Yeah, that is a tough situation. In my mind, it's mostly b/c of the timing. It is totally acceptable and *responsible* to "risk out" a client for situations you're not equipped/experienced/comfortable with. Like to say breech is not in your comfort zone b/c you don't have the training or just flat aren't comfortable--I could totally appreciate and respect that.
But the thing that is unethical is to dump a client completely and not continue some sort of care until she has found a new person to fill that role. To at least hold her hand.
Anyway, I'm not a MW, but this is the care I would expect from one. A friend of a friend claims that her midwife dumped her right before her due date and wouldn't return any of her calls after that. She felt abandoned. I guess that "abandoned" feeling/situation is what I would want to avoid.
Anyway, my rambly two cents..... Following your heart and instincts is probably the best way to handle most situations anyway! :)
Emily
I think the answer is that everybody has choices. The pregnant couple can make the choice to do or not do as their caregiver recommends. The caregiver chooses whether or not to work with that couple based on the decisions made. The couple can then decide if it's worth it to them to not have the caregiver they want in order to avoid what the caregiver recommends. What I would say you don't want to have happen, is for either party to have to violate their own conscience.
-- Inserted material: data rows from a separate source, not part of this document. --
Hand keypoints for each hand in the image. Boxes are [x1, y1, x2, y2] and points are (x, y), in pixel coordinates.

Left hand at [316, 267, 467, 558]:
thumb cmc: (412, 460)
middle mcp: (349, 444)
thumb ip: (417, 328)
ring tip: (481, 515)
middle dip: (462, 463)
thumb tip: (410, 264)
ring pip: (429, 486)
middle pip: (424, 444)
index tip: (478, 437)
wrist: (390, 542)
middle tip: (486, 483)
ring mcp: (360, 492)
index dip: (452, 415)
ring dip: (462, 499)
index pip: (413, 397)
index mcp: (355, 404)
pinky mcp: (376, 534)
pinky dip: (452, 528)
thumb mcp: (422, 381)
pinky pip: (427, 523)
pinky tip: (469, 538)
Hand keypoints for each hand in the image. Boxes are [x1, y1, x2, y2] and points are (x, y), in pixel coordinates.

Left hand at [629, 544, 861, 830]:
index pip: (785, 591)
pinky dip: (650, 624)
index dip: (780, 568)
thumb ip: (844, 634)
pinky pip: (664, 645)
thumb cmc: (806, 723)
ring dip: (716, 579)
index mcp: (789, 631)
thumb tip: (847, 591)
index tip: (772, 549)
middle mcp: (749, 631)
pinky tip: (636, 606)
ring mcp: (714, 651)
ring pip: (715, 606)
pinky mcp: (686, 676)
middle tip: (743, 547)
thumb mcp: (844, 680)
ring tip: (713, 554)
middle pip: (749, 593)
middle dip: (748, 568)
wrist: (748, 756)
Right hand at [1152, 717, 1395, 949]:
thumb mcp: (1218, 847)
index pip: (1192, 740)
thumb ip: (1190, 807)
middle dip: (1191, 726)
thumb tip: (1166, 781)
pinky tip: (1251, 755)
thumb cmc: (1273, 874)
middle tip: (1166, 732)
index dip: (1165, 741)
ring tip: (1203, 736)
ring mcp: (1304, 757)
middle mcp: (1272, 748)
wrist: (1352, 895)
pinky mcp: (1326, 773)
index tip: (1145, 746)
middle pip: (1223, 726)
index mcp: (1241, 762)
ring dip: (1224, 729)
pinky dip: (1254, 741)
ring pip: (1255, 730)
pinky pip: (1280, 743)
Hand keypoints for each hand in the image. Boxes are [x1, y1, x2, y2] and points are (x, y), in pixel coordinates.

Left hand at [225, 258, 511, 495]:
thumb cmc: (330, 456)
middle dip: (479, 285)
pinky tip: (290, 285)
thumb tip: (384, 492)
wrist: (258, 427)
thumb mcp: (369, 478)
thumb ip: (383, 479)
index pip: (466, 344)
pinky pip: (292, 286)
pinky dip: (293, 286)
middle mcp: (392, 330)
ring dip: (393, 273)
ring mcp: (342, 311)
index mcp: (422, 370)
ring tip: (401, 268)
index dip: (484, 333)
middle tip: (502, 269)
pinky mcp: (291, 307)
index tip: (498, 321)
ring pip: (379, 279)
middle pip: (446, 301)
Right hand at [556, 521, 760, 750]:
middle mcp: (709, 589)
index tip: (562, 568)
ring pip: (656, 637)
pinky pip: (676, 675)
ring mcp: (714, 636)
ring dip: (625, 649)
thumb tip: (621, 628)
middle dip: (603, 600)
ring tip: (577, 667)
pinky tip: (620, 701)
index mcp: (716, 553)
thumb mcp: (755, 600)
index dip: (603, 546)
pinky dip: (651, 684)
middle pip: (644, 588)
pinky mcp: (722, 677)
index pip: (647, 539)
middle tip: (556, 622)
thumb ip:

In an emergency situation I would say that it is a moral issue to help someone that needs help if you have the ability to help them. But it's also valid to realize that sometimes people cause themselves to be in an "emergency" situation in order to get help from people that don't want it. Which stinks. But still.....it would be mighty hard to walk away.
Having had two necessary c-sections myself, I would say that although I would like to help women avoid c-sections, I would also not think it the end of the world if they ended up with one. I know that tons of natural birth advocates equate it with a complete tragedy, so I would probably enrage them with that statement. Sorry about that.
DO NOT abandon your clinets! I have personal and friend experience with this and it is extremely painful and damaging.
But I know you wouldnt do that. SO my advice would be to set up some ground rules early on in the relationship. you are free to tweak and change these as situations arise, but early and mid pregnancy is a good time to realy establish what you do and do not "do" and then, unapologetically, stick to it.
Any other service provider has rules and what they do and do not provide, accept, etc. You can, too!